### JOB ITEM A
Find every line in the records that contains the word "dokumen", and copy each of those lines.

To be sure, it is heartening to see regulators sternly persuading the industry to protect older investors in retirement from fraud, imprudent advice, and improper sales tactics, particularly given that most baby boomers will not be able to plug into pension plans but instead must rely on their own personal retirement accounts. The number of US residents aged above 65 is set to more than double to 89m by 2050, but many are trudging towards their retirement with inadequate reserves.
Against this backdrop, regulators appear to have ratcheted up their warnings and reminders. A year ago, Financial Industry Regulatory Authority chief executive Rick Ketchum shot a dart into a large industry gathering, telling executives he was “troubled by products and practices that prey on seniors”.
Then, during the summer, US regulators stood shoulder to shoulder, alerting the industry to their “increasing expectations” as they issued a report on best practices at financial firms to ensure compliance and appropriate investment strategies in dealings with older investors.
And in September, the Securities and Exchange Commission used a bullhorn to further underscore the point, charging a Colorado adviser with fraud and breach of fiduciary duty, alleging his firm falsely presented its hedge funds, which held $174m from 100 investors, as suitable for conservative retirees when in fact they were riskier – and suffered big losses in 2008. Various signs suggest that big US wealth firms have heard the message. Many have upgraded compliance practices, supervisory procedures, and training efforts around serving elderly clients, says W. Hardy Callcott, a partner in San Francisco at law firm Bingham McCutchen.
And hashing out the proper compliance process to handle senior investors has become a luncheon topic de rigueur, says Christopher Davis, president of the Money Management Institute. “I would weigh 800lbs if I went to all of the events I was invited to on this topic,” he says.
But the whole regime of admonishment from regulators and tighter compliance from advisers and product designers really only is a loud clap to remind everyone to follow the existing rules about delivering “appropriate” products to clients. It does not give senior investors any safer passage to financial wellbeing.
Indeed, the current rules still allow firms to target seniors with expensive products that might not be good investments, and there is no shortage of questionable choices. For more than a decade, the economic potential of the baby boomer retirement wave fuelled excitement, sparking a gold rush of product development, marketing campaigns and client wooing. But many products hatched in this setting – such as variable annuities or target date funds – may be more profitable for firms than they are beneficial to older investors, says Ben Valore-Caplan, managing partner of Denver-based Syntrinsic Investment Counsel.

### SOURCE MATERIAL

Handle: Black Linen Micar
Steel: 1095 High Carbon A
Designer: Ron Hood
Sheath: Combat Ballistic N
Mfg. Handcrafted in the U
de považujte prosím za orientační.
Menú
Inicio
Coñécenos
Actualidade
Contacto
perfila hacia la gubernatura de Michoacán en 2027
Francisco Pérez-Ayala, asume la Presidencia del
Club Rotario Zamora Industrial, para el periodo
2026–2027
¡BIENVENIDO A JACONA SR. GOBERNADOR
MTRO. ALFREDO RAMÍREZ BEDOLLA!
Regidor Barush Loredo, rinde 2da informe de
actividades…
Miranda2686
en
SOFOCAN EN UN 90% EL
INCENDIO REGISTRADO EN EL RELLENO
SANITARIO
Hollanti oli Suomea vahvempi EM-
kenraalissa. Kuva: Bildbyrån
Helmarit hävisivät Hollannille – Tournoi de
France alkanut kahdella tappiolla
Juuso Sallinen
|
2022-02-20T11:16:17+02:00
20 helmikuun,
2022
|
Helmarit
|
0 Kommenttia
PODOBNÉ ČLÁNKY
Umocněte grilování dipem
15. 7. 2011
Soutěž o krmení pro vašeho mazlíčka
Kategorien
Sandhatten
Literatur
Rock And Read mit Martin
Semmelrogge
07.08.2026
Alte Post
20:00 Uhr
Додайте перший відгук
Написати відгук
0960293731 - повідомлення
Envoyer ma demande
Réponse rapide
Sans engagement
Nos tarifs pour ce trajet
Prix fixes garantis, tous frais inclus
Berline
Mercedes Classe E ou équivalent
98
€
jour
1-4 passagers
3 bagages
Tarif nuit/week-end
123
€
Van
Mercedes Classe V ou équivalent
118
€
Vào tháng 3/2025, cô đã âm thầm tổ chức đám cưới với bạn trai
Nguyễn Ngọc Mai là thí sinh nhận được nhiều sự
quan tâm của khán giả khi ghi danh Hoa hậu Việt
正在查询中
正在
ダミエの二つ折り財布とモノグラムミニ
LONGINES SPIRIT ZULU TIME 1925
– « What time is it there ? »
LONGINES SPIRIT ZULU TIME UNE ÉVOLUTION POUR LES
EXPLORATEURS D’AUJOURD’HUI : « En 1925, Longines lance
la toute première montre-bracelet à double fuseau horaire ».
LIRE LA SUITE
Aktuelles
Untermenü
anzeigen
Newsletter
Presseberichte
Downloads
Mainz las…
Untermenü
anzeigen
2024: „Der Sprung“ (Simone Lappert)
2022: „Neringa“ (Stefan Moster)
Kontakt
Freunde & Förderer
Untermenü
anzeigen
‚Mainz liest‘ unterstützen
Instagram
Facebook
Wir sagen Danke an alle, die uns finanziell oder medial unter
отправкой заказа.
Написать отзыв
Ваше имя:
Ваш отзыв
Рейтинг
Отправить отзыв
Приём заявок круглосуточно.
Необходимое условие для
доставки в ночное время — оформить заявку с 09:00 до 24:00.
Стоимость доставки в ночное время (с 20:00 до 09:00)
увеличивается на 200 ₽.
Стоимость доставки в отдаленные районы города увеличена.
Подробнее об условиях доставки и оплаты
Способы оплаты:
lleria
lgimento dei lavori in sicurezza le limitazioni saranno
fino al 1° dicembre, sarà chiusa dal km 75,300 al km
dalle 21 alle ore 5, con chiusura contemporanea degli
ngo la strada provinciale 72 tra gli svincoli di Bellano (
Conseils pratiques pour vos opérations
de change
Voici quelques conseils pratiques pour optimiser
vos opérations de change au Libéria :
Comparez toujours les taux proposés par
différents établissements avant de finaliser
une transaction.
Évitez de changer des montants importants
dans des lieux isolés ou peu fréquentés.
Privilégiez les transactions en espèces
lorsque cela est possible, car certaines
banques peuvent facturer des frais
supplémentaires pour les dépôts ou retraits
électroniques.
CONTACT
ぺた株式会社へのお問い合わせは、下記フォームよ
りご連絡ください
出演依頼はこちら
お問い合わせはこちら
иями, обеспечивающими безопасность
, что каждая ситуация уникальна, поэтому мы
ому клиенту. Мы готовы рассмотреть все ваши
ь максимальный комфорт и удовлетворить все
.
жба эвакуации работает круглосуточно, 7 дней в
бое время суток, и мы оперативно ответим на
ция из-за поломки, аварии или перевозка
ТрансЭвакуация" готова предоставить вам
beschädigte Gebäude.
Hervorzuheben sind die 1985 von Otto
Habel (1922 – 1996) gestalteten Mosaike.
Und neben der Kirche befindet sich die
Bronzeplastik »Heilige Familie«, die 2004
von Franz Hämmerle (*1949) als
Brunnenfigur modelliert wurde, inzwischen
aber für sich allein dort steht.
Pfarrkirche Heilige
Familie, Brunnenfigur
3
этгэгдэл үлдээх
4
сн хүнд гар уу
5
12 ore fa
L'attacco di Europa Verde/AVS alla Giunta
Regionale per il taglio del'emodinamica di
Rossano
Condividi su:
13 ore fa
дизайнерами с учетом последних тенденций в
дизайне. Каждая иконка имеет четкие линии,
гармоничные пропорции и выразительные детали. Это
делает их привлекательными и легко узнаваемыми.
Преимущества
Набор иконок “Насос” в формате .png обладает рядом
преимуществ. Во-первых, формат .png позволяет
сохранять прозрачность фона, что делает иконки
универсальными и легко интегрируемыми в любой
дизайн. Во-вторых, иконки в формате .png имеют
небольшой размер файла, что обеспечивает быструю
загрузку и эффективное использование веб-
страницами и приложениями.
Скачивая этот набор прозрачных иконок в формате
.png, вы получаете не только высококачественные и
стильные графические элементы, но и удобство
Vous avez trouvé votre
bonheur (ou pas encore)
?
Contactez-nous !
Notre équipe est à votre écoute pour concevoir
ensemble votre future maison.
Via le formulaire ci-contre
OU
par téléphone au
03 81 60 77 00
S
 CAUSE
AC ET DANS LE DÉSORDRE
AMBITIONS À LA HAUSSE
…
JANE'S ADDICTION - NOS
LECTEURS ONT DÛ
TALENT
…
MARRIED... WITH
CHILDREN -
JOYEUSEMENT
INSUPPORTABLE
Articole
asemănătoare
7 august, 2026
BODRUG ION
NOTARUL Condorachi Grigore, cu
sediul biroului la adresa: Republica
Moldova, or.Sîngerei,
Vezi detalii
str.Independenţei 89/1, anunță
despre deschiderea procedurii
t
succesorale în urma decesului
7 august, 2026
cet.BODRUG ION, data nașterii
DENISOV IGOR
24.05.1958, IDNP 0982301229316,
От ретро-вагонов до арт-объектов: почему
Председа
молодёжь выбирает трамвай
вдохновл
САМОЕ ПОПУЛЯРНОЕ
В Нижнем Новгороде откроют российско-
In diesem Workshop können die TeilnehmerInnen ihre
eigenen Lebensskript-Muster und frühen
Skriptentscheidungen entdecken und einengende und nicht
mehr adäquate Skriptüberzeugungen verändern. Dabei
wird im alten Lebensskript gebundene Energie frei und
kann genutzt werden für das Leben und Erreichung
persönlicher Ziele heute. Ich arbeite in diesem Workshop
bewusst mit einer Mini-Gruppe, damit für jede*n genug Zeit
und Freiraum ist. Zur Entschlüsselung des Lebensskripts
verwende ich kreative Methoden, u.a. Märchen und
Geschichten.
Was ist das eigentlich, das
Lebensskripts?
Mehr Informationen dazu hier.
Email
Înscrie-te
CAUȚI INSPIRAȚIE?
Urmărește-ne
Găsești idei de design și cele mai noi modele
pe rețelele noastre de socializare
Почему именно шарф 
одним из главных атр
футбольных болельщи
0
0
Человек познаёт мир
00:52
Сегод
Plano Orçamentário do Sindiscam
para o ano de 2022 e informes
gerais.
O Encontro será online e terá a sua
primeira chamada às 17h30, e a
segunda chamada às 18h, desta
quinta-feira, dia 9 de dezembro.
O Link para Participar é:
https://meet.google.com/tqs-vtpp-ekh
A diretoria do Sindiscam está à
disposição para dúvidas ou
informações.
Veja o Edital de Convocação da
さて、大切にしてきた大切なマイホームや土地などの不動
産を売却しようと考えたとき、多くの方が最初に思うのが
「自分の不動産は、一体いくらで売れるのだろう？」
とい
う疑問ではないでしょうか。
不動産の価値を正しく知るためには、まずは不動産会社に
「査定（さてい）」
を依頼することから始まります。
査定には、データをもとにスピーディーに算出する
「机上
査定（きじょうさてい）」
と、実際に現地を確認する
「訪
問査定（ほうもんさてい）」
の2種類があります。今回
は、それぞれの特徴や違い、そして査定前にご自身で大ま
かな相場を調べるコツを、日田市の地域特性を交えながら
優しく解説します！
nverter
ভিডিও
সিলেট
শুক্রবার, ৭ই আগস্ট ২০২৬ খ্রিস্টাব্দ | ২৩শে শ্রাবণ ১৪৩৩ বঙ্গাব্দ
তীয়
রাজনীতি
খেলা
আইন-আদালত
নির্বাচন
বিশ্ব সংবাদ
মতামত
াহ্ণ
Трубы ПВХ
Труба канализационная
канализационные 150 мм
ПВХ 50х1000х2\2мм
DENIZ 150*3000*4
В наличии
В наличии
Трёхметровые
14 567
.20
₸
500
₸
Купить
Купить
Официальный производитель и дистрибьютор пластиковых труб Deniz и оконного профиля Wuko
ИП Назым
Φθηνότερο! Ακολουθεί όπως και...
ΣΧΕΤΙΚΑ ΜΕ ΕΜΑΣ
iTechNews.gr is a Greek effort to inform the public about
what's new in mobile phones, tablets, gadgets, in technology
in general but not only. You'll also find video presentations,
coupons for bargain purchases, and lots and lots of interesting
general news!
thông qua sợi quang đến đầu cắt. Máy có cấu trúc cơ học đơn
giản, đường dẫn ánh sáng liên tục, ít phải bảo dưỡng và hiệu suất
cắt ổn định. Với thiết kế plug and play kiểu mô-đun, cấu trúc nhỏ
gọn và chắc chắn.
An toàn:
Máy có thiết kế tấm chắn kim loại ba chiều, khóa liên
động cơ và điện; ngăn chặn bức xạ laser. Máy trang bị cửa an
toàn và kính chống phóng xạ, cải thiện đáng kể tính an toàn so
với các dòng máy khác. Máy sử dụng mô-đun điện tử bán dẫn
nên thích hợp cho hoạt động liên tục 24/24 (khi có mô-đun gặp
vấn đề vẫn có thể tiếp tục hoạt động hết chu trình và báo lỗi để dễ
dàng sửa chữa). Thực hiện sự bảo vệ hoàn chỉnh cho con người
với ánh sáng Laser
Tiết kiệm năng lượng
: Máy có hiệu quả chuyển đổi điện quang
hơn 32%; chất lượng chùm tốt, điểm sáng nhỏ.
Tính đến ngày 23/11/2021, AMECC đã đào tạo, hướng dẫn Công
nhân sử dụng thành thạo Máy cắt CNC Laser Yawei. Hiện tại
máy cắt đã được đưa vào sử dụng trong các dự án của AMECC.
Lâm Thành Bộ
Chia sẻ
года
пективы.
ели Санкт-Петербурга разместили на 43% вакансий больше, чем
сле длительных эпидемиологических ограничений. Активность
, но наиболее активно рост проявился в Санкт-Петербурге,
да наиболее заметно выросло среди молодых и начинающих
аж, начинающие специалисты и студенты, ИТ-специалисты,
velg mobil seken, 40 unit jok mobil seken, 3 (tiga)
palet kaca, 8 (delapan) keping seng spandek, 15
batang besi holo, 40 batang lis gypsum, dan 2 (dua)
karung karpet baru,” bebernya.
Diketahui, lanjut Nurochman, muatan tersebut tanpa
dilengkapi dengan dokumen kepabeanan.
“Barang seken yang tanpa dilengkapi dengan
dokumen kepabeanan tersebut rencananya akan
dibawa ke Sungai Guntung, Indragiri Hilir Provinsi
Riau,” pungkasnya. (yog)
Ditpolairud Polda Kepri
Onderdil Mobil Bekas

### JOB ITEM B
Rewrite the stretch from "Against this backdrop, regulators" through "with older investors." in the excerpt on protecting older investors, replacing "regulators" with "supervisors".

### TASK RESPONSE A
dilengkapi dengan dokumen kepabeanan.
dokumen kepabeanan tersebut rencananya akan

### TASK RESPONSE B
Against this backdrop, supervisors appear to have ratcheted up their warnings and reminders. A year ago, Financial Industry Regulatory Authority chief executive Rick Ketchum shot a dart into a large industry gathering, telling executives he was “troubled by products and practices that prey on seniors”.
Then, during the summer, US supervisors stood shoulder to shoulder, alerting the industry to their “increasing expectations” as they issued a report on best practices at financial firms to ensure compliance and appropriate investment strategies in dealings with older investors.